Cyprus has been divided since Turkey intervened after a brief Greek Cypriot coup orchestrated by the military junta then ruling Greece. Turkey justified its intervention by citing its rights to protect Turkish Cypriots, but the island has remained divided between the internationally recognised Republic of Cyprus and the TRNC, which is only recognised as a state by Turkey.

Numerous diplomatic efforts to reunify the Mediterranean island have failed, most notably in April 2004, when Greek Cypriots rejected a U.N. reunification plan in a referendum despite Turkish Cypriot support.

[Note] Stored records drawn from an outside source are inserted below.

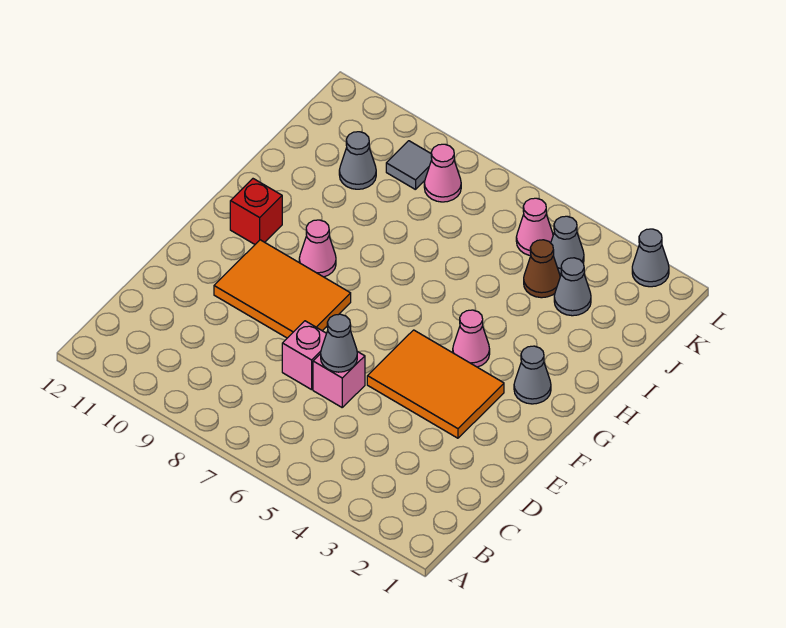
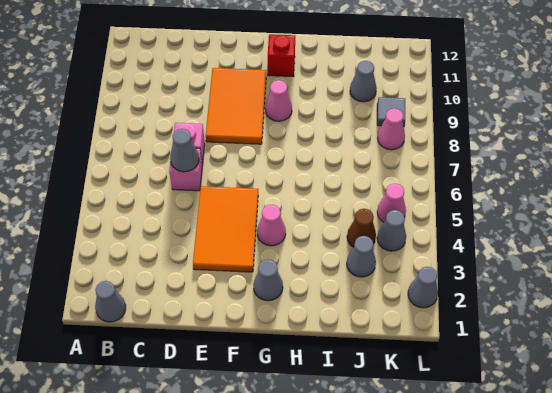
none -> grey 1x1 cone [95,281,126,322]

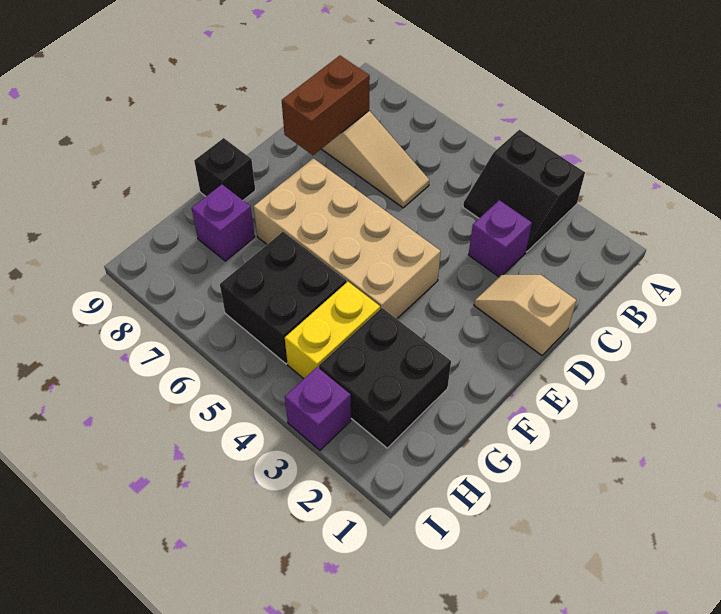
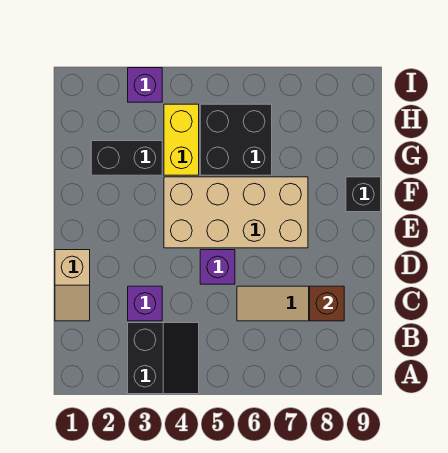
black 2x2 slope [463,130,585,252] -> black 2x2 slope turned to [128,323,199,394]
brown 1x2 brick [282,56,370,155] -> brown 1x1 brick [310,286,344,321]
tan 1x2 slope [474,275,577,355] -> tan 1x2 slope turned to [55,250,90,321]
black 2x2 brick [319,308,451,448] -> black 1x2 brick [91,141,162,175]
purple 1x1 brick [192,184,255,261] -> purple 1x1 brick moved to [200,250,235,284]

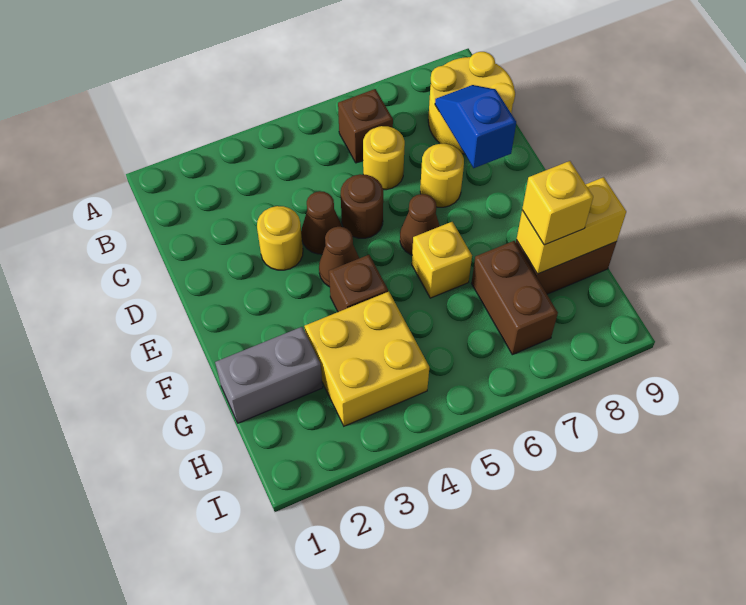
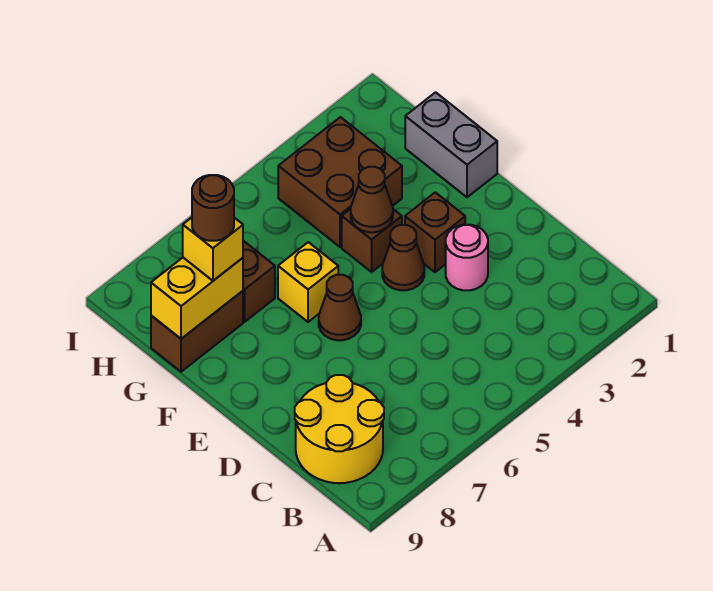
brown 1x1 brick [338,89,393,163] -> brown 1x1 brick moved to [405,192,465,272]
yellow 1x1 round brick [363,126,405,190] -> none
blue 1x2 slope [435,85,516,168] -> none
yellow 1x1 round brick [257,206,303,270] -> pink 1x1 round brick [446,225,488,290]
brown 1x1 cone [301,191,342,254] -> brown 1x1 cone moved to [351,167,393,232]
brown 1x1 round brick [341,174,383,238] -> brown 1x1 round brick moved to [192,175,234,241]
yellow 1x1 round brick [420,144,464,207] -> none
grey 1x2 brick [215,327,323,423] -> grey 1x2 brick turned to [405,92,497,197]
yellow 2x2 brick [304,291,429,426] -> brown 2x2 brick [278,117,402,247]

“It is time for the world to recognise the reality that we have two different states, [and] any effort to push us into a mixed marriage is doomed to fail,” Tatar told the Financial Times. 

“They are Greeks, they are Christians. We are a different race. We speak Turkish, our religion is Islam, our motherland is Turkey,’’ Tatar said, referring to Greek Cypriot population.

Since Turkish-backed Tatar’s election last year, the TRNC has taken an increased unyielding stance on possible reunification.

The latest round of diplomatic contacts between the leaders of the TRNC and the Republic of Cyprus took place in Geneva, Switzerland in April. The negotiations broke down after the Turkish side called for talks to take place based on the existence of two independent states on the island.

Turkish and Greek Cyprus, which have been segregated along ethnic lines since the mid-1960s, are now too estranged to reunify and future negotiations require recognition of his side as “equal and sovereign”, Tatar said.